WORK REQUEST: Consider the listing below. Extract exactly the lines from the line containing "nose: (215, 353)" to the line containing "right wrist: (8, 440)", both included.

----

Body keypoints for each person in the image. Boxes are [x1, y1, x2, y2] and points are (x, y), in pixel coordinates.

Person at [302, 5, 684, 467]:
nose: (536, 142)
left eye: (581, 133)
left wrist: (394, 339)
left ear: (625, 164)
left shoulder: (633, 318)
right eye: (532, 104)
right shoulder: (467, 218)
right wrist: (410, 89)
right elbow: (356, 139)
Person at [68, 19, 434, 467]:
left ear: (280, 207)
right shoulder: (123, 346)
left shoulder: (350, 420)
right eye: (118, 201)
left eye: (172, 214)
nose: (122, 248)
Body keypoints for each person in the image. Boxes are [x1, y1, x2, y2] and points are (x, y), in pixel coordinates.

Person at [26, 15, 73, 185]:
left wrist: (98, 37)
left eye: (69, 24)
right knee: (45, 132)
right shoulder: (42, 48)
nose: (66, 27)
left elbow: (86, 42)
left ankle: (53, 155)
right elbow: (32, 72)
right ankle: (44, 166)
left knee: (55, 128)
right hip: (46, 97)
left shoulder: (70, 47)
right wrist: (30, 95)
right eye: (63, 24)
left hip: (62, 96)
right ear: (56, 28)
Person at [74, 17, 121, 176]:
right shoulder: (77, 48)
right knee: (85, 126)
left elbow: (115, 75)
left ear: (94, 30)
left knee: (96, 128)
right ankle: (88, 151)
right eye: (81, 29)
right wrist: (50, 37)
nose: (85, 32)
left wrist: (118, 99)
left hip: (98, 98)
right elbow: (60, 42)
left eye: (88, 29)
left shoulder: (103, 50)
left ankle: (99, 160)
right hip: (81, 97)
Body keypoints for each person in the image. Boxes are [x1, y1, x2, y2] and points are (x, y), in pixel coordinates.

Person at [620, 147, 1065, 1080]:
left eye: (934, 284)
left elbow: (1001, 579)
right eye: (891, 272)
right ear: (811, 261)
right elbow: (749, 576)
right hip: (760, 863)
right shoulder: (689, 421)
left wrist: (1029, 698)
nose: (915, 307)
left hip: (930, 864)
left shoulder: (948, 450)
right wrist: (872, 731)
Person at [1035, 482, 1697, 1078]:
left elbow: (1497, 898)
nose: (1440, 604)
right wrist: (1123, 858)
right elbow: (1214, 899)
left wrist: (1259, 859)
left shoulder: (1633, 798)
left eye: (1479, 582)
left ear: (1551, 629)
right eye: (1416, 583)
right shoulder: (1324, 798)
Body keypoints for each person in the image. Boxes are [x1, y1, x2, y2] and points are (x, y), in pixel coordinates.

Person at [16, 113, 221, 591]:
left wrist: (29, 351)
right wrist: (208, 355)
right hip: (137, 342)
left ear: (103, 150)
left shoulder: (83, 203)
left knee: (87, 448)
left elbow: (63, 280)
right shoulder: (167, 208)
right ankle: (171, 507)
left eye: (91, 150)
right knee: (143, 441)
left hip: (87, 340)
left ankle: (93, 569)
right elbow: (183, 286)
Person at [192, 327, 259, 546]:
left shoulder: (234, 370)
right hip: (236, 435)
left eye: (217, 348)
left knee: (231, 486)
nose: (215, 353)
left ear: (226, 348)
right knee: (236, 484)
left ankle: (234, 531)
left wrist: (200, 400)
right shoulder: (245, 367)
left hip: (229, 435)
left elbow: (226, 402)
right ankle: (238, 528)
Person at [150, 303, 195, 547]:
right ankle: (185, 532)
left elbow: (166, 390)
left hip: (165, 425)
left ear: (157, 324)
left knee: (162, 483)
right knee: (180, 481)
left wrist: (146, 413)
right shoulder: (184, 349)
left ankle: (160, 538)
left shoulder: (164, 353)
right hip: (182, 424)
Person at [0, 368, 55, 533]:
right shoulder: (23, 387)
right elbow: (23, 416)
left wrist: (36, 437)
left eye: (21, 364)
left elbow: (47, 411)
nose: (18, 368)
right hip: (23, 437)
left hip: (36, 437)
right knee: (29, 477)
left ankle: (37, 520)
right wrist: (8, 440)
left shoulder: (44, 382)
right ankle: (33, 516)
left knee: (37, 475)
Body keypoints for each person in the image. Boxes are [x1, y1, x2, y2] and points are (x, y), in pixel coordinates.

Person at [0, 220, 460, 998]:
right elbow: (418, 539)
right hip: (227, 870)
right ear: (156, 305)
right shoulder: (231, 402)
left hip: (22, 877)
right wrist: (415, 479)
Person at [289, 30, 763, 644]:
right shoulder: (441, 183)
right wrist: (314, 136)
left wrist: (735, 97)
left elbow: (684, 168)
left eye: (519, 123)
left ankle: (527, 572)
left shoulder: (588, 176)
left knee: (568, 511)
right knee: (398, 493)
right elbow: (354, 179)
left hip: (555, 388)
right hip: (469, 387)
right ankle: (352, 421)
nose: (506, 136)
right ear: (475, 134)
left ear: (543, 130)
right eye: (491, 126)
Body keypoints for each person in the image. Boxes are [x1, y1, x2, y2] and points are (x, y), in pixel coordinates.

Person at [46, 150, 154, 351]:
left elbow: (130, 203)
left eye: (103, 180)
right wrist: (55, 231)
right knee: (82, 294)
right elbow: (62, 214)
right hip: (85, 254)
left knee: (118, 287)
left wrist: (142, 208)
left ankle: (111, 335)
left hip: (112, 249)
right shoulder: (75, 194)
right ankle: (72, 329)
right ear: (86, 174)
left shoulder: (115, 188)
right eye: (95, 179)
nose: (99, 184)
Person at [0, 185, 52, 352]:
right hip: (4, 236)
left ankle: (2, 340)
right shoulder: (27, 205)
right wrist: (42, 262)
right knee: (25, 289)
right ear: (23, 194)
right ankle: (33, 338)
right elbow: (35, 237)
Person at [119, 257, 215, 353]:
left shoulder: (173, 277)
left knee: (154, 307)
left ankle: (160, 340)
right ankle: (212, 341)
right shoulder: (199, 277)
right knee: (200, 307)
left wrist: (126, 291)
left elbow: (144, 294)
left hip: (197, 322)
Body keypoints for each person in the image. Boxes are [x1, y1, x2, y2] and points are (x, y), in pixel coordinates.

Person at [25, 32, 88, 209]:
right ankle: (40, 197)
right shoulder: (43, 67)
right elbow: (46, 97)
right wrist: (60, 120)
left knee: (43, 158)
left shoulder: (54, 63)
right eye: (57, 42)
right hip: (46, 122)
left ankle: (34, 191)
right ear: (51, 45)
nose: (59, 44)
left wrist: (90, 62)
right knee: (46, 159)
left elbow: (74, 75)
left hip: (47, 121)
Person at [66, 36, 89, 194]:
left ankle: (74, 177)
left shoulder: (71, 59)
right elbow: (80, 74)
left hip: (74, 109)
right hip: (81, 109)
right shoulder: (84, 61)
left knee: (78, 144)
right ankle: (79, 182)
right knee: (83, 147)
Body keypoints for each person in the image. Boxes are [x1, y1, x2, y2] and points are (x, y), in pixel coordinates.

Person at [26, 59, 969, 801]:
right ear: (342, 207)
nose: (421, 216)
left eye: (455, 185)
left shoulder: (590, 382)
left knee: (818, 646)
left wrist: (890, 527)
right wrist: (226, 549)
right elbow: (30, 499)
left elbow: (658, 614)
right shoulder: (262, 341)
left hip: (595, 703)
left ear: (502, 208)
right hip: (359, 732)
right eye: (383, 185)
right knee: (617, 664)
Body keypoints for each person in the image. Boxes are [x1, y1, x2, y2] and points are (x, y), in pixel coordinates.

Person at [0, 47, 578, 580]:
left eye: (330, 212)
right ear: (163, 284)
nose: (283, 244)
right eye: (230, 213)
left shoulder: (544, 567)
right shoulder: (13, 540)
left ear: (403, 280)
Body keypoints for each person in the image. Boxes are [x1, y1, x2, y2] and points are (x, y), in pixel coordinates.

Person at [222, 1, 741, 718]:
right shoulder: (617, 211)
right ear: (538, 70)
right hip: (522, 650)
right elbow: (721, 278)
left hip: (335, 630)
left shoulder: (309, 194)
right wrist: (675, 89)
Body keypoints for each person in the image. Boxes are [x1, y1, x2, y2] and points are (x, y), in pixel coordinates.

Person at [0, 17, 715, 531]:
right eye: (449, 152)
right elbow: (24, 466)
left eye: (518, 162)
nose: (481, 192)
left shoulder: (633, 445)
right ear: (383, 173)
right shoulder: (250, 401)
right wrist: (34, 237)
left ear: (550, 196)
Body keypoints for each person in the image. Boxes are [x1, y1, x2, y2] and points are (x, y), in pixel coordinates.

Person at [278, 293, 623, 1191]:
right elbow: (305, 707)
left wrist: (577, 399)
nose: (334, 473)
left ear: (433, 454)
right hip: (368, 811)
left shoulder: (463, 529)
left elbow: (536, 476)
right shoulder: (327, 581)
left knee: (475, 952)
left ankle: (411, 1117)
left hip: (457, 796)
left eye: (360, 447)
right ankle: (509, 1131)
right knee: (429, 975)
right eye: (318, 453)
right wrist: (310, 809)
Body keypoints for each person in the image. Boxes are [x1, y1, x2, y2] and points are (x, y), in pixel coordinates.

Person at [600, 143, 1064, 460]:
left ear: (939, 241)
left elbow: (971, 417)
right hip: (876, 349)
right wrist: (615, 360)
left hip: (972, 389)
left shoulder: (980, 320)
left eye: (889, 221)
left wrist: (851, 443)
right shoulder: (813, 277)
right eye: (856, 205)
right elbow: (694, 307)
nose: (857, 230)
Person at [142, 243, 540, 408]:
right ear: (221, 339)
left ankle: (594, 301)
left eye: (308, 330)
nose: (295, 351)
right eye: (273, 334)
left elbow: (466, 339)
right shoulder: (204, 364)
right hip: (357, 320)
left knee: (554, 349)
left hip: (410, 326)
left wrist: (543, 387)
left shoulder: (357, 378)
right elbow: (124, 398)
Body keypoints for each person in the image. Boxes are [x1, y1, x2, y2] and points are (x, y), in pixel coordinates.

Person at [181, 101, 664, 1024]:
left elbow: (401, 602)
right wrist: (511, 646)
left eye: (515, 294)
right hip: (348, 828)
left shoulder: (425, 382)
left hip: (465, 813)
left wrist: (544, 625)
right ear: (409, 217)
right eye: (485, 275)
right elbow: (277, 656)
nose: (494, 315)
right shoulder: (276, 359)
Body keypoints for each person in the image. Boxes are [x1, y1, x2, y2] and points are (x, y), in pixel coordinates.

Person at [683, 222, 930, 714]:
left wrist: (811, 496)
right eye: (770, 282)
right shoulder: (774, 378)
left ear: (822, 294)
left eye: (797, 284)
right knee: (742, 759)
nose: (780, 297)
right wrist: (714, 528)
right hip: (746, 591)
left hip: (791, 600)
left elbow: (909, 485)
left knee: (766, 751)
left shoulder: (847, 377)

----

EXERCISE SOLUTION:
nose: (215, 353)
left ear: (226, 348)
right knee: (236, 484)
left ankle: (234, 531)
left wrist: (200, 400)
right shoulder: (245, 367)
left hip: (229, 435)
left elbow: (226, 402)
right ankle: (238, 528)
Person at [150, 303, 195, 547]:
right ankle: (185, 532)
left elbow: (166, 390)
left hip: (165, 425)
left ear: (157, 324)
left knee: (162, 483)
right knee: (180, 481)
left wrist: (146, 413)
right shoulder: (184, 349)
left ankle: (160, 538)
left shoulder: (164, 353)
right hip: (182, 424)
Person at [0, 368, 55, 533]:
right shoulder: (23, 387)
right elbow: (23, 416)
left wrist: (36, 437)
left eye: (21, 364)
left elbow: (47, 411)
nose: (18, 368)
right hip: (23, 437)
left hip: (36, 437)
right knee: (29, 477)
left ankle: (37, 520)
right wrist: (8, 440)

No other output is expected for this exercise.